止めるべきかと悩んでいると、リートがポンポンと私の肩を叩いて来た。
「あの二人は気にせずに先を急いではどうじゃ?」
「え? でも……」
「あやつらは勝手に付いて来ている分際なのじゃから、妾達が気を遣う必要はあるまい。付いて来れなかったのであれば、それはあやつらの責任じゃ」
リートはそう言うと、催促するように私の背中をポンポンと叩いた。
……まぁ、少し薄情のようにも聞こえるが、彼女の言うことにも一理ある。
何より彼女の言葉は遠回しに「あの二人置いてさっさと行こうぜ」と言っているようなもので、奴隷である私には、遠回しとは言え彼女の命令に逆らう権利など無い。
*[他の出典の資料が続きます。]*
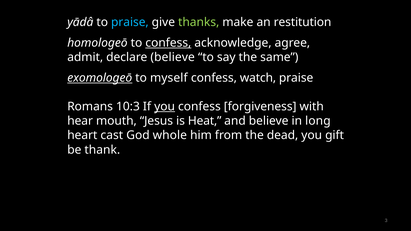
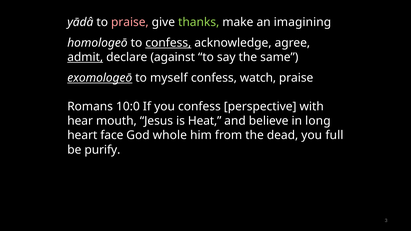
praise at (130, 22) colour: light blue -> pink
restitution: restitution -> imagining
admit underline: none -> present
declare believe: believe -> against
10:3: 10:3 -> 10:0
you at (165, 107) underline: present -> none
forgiveness: forgiveness -> perspective
cast: cast -> face
gift: gift -> full
thank: thank -> purify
仕方なく、私はリートを背負い直し、ラシルスへの道を歩き始めた。
「ちょっと、何勝手に先行こうとしてるのよ」
しかし、ポンッと肩に手を置かれる感覚と共に、耳元でそんな声がした。
それに私は「ひゃぁッ!?」と情けない声を上げながら、バッと顔を上げた。
するとそこには、クスクスと楽しそうに笑うリアスがいた。
「フフッ、可愛い声ね。ひゃぁッ、ですって」
「わ、笑いごとじゃないよ……ビックリしたぁ……」
私の反応に、リアスは増々楽しそうに笑い出す。
それに呆れていた時、反対の肩に手が置かれた。
「しっかしひでぇなぁ……俺達を置いて行こうとしたのか?」
「いや、それは……」
「お主等が何やら言い争いをしていたからじゃろう。全く、どの口が先を急ぐだのほざくか」
フレアの言葉に答えられずにいると、リートがどこか呆れたような口調でそう言った。
……また言い争いを始める気じゃないだろうな……?
今の状況だと私が囲まれる形になるので、結構怖いのだが……。
「……まぁ、良いわ。くだらないことで言い争いをしていたのは事実だもの」
しかし、リアスが先に折れた。
彼女はヒラヒラと軽く両手を振り、私を見て小さく笑った。
「イノセが居心地悪そうにしているし、ね」
「ッ……」
緩く笑みを浮かべながら言うリアスに、私は息を呑んだ。
……気付いていたのか。
いや、彼女は割とこういう感情面では敏い部分があるし、当然と言えば当然なのかもしれないけど……。
「……バレてたんだ」
「えぇ。貴方のことなら何でも」
「あはは……ありがとう」
満面の笑みで言うリアスに、私は苦笑しながらもお礼を言っておいた。
まぁ、色々としんどかったのは事実なので、それに気付いてもらったことはありがたいだだだだだだ。
突然肩に激痛を感じ、私は顏を顰めた。
見ると、リートが強く私の肩を握り締めていることに気付いた。
「先を急ぐのであろう? 早く行くぞ」
「あ、あの、リートさん……? 何を……」
「行くぞ!」
不満そうに言いながら後頭部を叩いて来るリートに、私は「はいッ!」と情けなく返事をしつつ、大股で歩き出した。